DOCUMENT TEXT:
- - - - -

Opinion
No. 35,369.
November 16, 1951.
Appeal and error — review — verdict not perverse or result of compromise.
1. Where in an action for breach of contract the contention is made by defendant that the verdict is perverse and the result of compromise, the contention will not be sustained if the verdict is the manifest result of calculation by the jury of the damage suffered by plaintiffs on the only ground upon which a verdict could be sustained.
Same — same — same.
2. Where a verdict is sustainable on a theory submitted to the jury on the basis of the commencement of the corn-grinding season on a certain date and the trial court charged the jury with reference to the duration of the grinding season, "which the undisputed evidence indicates was from approximately the time of the transaction [August 19] until May or June of the next year," and where defendant took no exception to the charge at the trial or in its motion for new trial and did not, and of course could not, assign it as error here, this court must treat the statement of the court as a conceded fact, with the result that the verdict is not perverse or the result of compromise.
Same — same — misconduct of counsel.

- - - - -

RAW DATA:

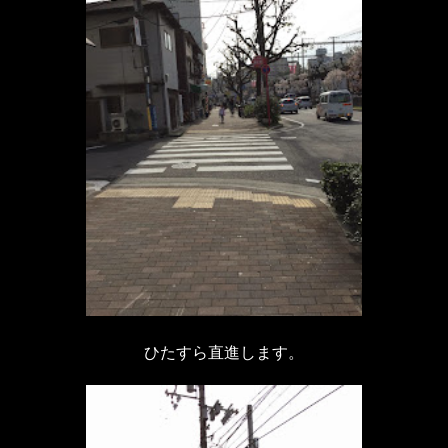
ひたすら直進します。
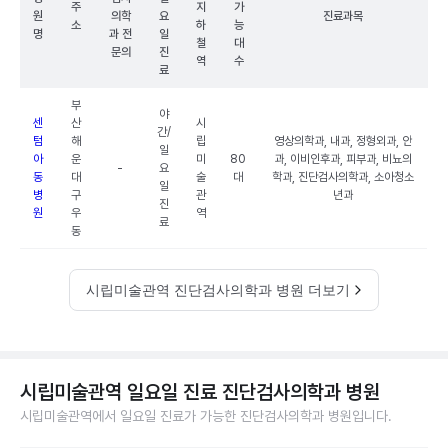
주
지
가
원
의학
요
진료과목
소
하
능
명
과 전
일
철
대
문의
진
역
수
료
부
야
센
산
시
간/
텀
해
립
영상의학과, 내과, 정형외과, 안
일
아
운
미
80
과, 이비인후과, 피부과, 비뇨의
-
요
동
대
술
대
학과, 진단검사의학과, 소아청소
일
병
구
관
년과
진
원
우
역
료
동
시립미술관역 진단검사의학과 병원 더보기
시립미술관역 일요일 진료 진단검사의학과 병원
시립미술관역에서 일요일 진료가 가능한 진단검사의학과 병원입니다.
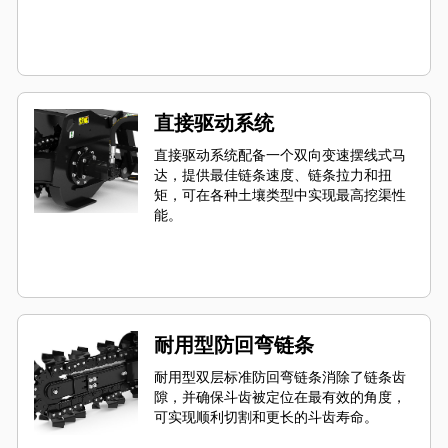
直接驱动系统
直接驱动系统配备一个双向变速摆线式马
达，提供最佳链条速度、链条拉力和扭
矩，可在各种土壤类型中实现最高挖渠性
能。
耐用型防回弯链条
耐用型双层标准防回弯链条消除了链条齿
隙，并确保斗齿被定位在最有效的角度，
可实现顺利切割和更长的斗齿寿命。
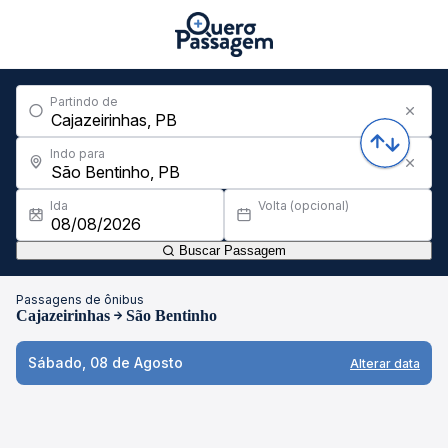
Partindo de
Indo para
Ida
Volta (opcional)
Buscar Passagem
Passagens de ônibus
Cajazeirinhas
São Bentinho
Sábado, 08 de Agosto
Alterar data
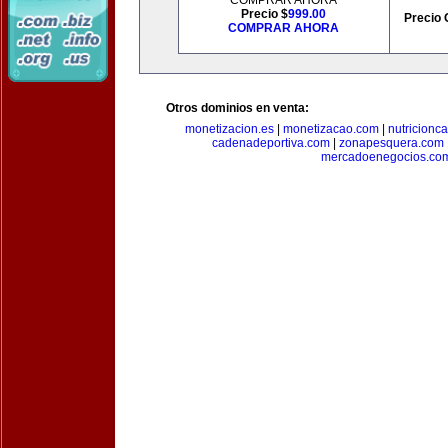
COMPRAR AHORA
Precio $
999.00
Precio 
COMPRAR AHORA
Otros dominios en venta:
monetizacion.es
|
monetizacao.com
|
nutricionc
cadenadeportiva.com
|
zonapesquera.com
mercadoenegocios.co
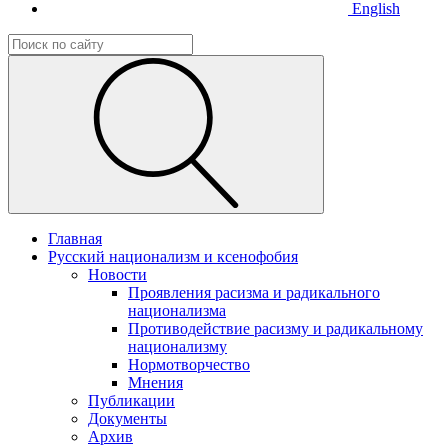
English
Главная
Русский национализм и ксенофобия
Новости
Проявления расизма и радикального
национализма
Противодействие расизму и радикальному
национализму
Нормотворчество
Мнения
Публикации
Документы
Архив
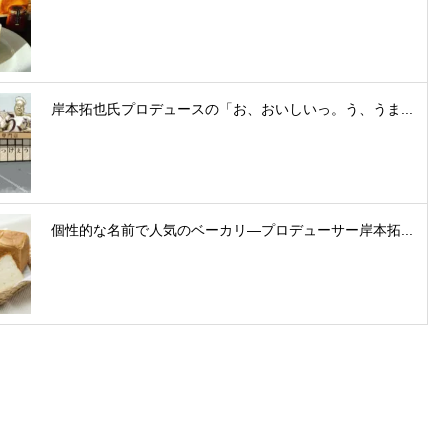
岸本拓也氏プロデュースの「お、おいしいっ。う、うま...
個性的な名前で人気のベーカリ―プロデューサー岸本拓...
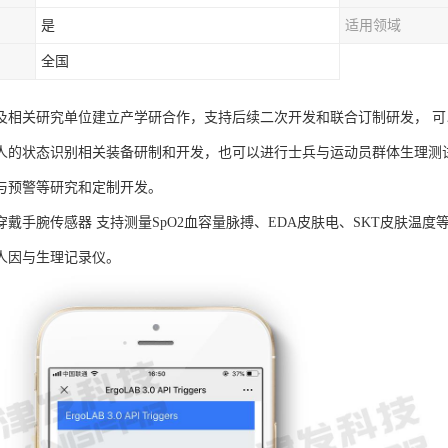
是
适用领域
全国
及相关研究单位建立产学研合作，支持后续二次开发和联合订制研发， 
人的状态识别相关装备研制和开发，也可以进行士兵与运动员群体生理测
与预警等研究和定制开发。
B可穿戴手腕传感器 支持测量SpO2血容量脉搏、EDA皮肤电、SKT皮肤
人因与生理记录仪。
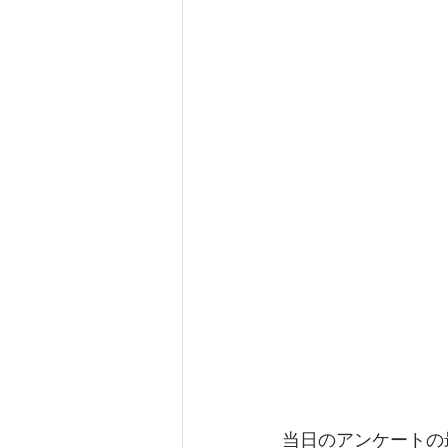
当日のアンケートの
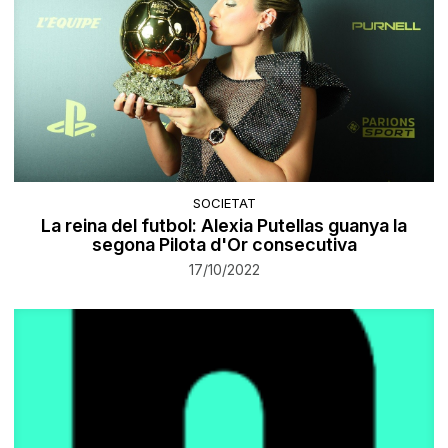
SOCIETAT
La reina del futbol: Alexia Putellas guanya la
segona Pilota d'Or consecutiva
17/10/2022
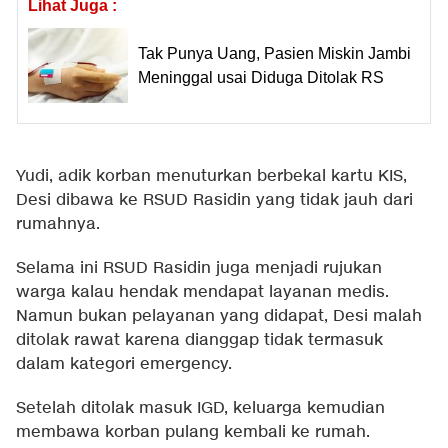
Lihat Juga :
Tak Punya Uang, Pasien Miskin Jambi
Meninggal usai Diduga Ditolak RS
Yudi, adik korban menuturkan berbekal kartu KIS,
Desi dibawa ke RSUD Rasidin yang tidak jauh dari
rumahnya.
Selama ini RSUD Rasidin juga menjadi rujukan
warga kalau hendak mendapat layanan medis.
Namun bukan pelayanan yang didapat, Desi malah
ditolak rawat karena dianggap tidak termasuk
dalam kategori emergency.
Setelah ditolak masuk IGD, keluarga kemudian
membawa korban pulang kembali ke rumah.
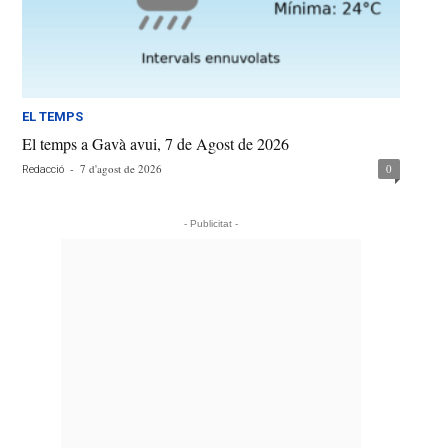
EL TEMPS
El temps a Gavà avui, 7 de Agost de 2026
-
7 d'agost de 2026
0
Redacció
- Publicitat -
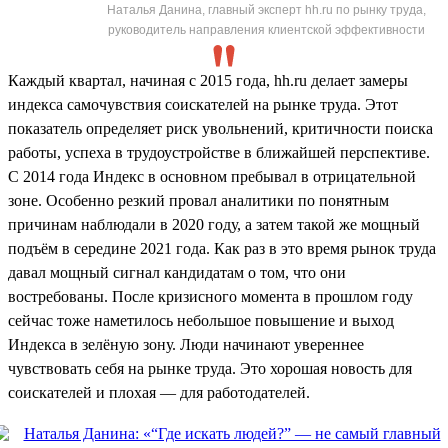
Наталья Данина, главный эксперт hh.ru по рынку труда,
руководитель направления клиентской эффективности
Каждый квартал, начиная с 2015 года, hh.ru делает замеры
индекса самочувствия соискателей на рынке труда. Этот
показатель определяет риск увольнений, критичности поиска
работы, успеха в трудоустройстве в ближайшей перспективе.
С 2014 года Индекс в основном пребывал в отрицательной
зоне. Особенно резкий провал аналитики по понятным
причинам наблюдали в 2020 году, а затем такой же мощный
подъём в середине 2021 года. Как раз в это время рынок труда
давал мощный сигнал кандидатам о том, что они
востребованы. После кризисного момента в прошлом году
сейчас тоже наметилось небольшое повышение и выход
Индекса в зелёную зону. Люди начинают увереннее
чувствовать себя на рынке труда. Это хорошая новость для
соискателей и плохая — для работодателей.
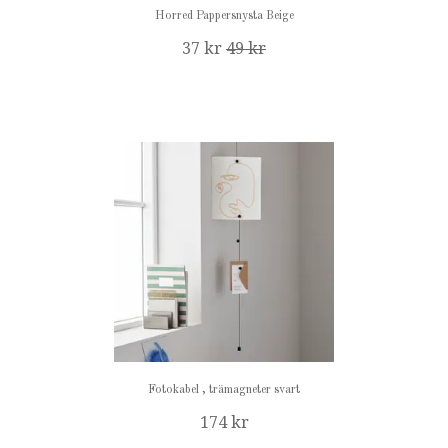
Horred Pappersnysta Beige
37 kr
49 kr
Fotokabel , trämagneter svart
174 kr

- - - - -

ACTIONS TO TAKE:
(a) In the court opinion, what did the trial court's charge say was the duration of the grinding season?
(b) Continue the court opinion from the point where it stops.

ANSWERS GIVEN:
(a) From approximately the time of the transaction, August 19, until May or June of the next year.

(b)
3. Misconduct of counsel not excepted to as such upon the trial or during his argument to the jury or at the close of the argument will not be reviewed in this court unless it is so reprehensible as to call for the action of the trial court on its own motion. Such was not the character of the misconduct complained of here.
Action in the district court for Hennepin county to recover $26,000 damages for alleged breach of an oral contract. The case was tried before Harold N. Rogers, Judge, and a jury, and a verdict of $11,521 returned for plaintiffs. From an order denying its motion for a new trial, defendant appealed. Affirmed.
Frank J. Collins and John Ott, for appellant.
Bowen Bowen, for respondents.
In an action brought to recover damages for breach of contract, the jury returned a verdict in favor of plaintiffs. Defendant appeals from the order denying its motion for a new trial.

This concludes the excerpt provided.